Today, the images are stored in a number of electronic archives at separate locations and mostly shared between non-affiliated providers by copying the images to CDs.

By consolidating the images into a single archive, HealthInfoNet estimates that Maine’s providers stand to save $6 million over seven years through reduced storage and transport costs.

"When a patient has an X-ray or MRI at a facility outside our system, it can take days for their doctor at Maine Medical Center, for example, to get a copy of that image," says Barry Blumenfeld, MD, CIO at MaineHealth. "This new service will save time for our providers and their patients. With instant access to a patient’s images, medical staff can treat them much faster and the patient won’t have to take the time to pick up and deliver CDs."
 
Officials note there are several additional benefits of having images stored in one place. First, easier access to past image studies should lead to fewer repeat tests, meaning less cost and less radiation exposure for patients. Also, HealthInfoNet will be able to link each image with a single patient identifier through its HIE Master Person Index, making it easier for providers to search for all of a patient's prior images when needed to track changes over time. For example, a radiologist wants to see all of a woman’s past mammograms, not just her most recent, to better detect changes in her breast tissue.
 
To build and operate the new cloud-based archive, HealthInfoNet selected Dell through a rigorous RFP process that involved vetting by both Maine clinicians and health information technology professionals.
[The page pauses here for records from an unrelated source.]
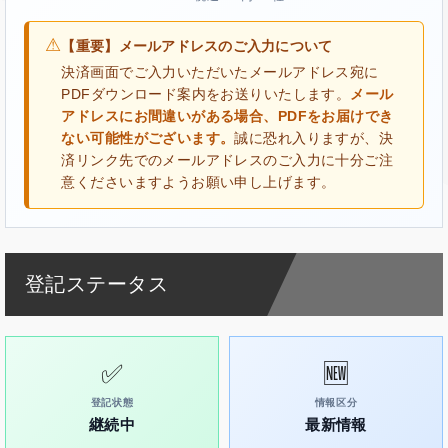
⚠
【重要】メールアドレスのご入力について
決済画面でご入力いただいたメールアドレス宛に
PDFダウンロード案内をお送りいたします。
メール
アドレスにお間違いがある場合、PDFをお届けでき
ない可能性がございます。
誠に恐れ入りますが、決
済リンク先でのメールアドレスのご入力に十分ご注
意くださいますようお願い申し上げます。
登記ステータス
✅
🆕
登記状態
情報区分
継続中
最新情報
Dell manages one of the world’s largest cloud-based clinical archives through its Unified Clinical Archive solution, with more than 71 million clinical studies, nearly 5 billion diagnostic imaging objects and supporting more than 800 clinical sites.
 
HealthInfoNet, Dell and the pilot group of Maine healthcare organizations will work together over the summer to confirm the system design and integrate the service with existing PACS systems and the HIE. HealthInfoNet expects to end the pilot phase in the fall and expand the service statewide by 2013.

Besides making records readily accessible, says Jim Champagne, executive director, Dell Healthcare Services, Dell executives are proud that they were able to build a model that is self-sustainable financially.

"You don’t have to go out for a bunch of grants in order for that to be self-sustaining," he says. "We’re offering here to the providers not only the tools to exchange, but also a cost-effective archive and cost-effective disaster recovery solution around it that makes sense financially from cost of ownership.”

Dell has operates two data centers and one on the West Coast, where data is stored and managed.

Champagne says Dell has more than 10,000 interfaces to connect with the PACS in the marketplace today.  Dell has worked with small regional facilities and IDNs that share information across multiple collaborative hospitals, "but nothing at the level that we’re seeing in this partnership across the entire state," says Champagne.